Losing Jerusalem, Piece by Piece

In Bir Nabala, a neighborhood in East Jerusalem, Israel’s separation Wall provides a concrete backdrop to what was once a view of the old city. On a stormy afternoon, Bir Nabala’s head of counsel Haj Tawfik Nabeli guided me through the ghostly streets isolated from the rest of the city by massive sections of the eight-meter high Wall that is, in Nabeli’s words, “affecting every single aspect of life.”

 
Walking past boarded-up houses and block after block of closed shops is a chilling experience—to say the least. One imagines days past, when Bir Nabala was a lively center of commerce, linking the people of northern West Bank cities such and Jenin and Tulkarm with the greater Jerusalem metropolis. Israelis used to come to Bir Nabala to shop all the time. Because of the neighborhood’s strategic location at the crossroads of the West Bank, many Palestinians were economically dependent on the more than 600 businesses and shops that thrived here. Bir Nabala used to have a bustling tire industry, where six tire factories maintained countless livelihoods and literally kept the West Bank moving. The shops now number less than 180 and two tire factories struggle to stay open. Around them Israeli industrial zones built illegally in the West Bank encircle the Palestinian neighborhoods.
 
Nabeli explained that many of the 70,000-plus residents have been driven out to search for work elsewhere. Before the Wall, the average salary was about 100 shekels (roughly $25) per day. Now, the majority of these people are unemployed.
 
The Qalandia checkpoint tower stands watch over the area, controlling the every movement of Palestinians as they go about their daily lives. In addition to heavy foot traffic, there are about 50 cars at any given time waiting in line to cross the barrier. They are subject to being denied passage, sometimes even when they do have the proper plates and IDs to pass. For those fortunate enough to obtain the right of passage, crossing can take hours often defeating the very purpose.
 
Palestinian residents of the Jerusalem district are given blue IDs that differentiate them from West Bank residents who carry green IDs. When the Israeli government constructed the Wall, Bir Nabala was effectively reassigned from the Jerusalem district to the Ramallah district, changing the status of most residents and denying them access to the rest of Jerusalem. This split families and undermined cultural and economic ties to the city. Prior to the Wall’s construction, residents were able to access an adequate hospital.

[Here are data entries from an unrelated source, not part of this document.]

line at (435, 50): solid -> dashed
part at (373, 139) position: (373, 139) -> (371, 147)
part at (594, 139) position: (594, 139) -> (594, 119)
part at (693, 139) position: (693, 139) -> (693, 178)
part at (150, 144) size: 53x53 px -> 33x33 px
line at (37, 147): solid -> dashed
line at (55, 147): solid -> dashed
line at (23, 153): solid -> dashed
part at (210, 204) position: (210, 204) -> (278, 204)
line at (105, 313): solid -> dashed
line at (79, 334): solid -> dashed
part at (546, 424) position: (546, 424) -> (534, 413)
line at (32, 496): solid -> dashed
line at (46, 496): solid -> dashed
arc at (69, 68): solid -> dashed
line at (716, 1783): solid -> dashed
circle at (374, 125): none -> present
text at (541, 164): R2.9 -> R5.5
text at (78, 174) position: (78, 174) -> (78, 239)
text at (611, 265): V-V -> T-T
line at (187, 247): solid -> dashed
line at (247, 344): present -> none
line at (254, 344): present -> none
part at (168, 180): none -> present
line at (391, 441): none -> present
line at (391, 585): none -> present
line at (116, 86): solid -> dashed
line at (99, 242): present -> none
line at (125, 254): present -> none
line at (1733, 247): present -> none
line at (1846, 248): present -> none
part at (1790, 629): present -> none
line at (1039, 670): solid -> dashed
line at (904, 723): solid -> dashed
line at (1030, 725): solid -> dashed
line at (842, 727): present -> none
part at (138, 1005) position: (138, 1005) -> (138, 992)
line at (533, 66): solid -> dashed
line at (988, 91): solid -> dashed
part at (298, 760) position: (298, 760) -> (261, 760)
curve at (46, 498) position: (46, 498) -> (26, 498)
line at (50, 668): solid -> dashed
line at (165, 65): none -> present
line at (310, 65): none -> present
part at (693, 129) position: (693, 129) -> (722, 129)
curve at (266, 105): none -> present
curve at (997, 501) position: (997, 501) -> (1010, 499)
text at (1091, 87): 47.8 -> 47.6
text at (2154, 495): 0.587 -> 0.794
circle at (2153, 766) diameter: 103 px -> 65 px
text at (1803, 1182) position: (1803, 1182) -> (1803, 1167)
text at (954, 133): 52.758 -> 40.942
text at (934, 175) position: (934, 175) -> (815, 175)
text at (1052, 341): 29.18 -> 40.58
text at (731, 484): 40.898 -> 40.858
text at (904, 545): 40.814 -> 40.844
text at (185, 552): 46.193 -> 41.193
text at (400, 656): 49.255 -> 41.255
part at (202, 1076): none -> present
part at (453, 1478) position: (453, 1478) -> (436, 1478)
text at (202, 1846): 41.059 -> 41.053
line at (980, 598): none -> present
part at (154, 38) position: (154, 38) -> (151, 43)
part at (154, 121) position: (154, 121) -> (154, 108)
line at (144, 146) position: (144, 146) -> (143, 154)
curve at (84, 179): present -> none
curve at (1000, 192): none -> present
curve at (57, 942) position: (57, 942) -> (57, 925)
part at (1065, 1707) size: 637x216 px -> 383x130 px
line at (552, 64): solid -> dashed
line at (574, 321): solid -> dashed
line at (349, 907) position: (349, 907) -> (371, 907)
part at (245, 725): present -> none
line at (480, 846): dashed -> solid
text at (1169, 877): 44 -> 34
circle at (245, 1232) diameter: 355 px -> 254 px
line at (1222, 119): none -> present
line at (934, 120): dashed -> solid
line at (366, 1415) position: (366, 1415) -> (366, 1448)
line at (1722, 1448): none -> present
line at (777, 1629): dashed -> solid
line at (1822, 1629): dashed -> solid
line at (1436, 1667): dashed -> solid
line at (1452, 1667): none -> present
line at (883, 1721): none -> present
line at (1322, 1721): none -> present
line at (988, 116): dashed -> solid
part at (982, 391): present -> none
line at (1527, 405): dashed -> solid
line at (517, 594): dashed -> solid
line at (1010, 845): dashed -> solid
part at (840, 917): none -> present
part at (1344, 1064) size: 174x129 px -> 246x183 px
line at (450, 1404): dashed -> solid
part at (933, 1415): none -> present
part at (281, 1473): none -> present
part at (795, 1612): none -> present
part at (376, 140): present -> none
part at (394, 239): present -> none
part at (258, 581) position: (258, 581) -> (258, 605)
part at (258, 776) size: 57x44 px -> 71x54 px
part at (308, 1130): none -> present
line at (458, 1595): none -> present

Now located on the other side of the barrier, that hospital is no longer accessible and people usually get their health care at a sparse clinic—which has at times only employed one nurse and no doctors.   
 
On the other side of Bir Nabala’s Wall, thousands of Jerusalemite Palestinians are continually forced to leave their homes. Houses are frequently demolished, and their residents are obligated to pay for the demolition and offered nothing in terms of reparatory damages! Expulsion from the Jerusalem district carries a steep price—the loss of one’s blue ID and any future access to the city.
 
The face of Jerusalem is changing, one demolition or empty store at a time. Unless things change—and soon—Bir Nabala may become the blueprint for the future of other Palestinian neighborhoods in the Holy City.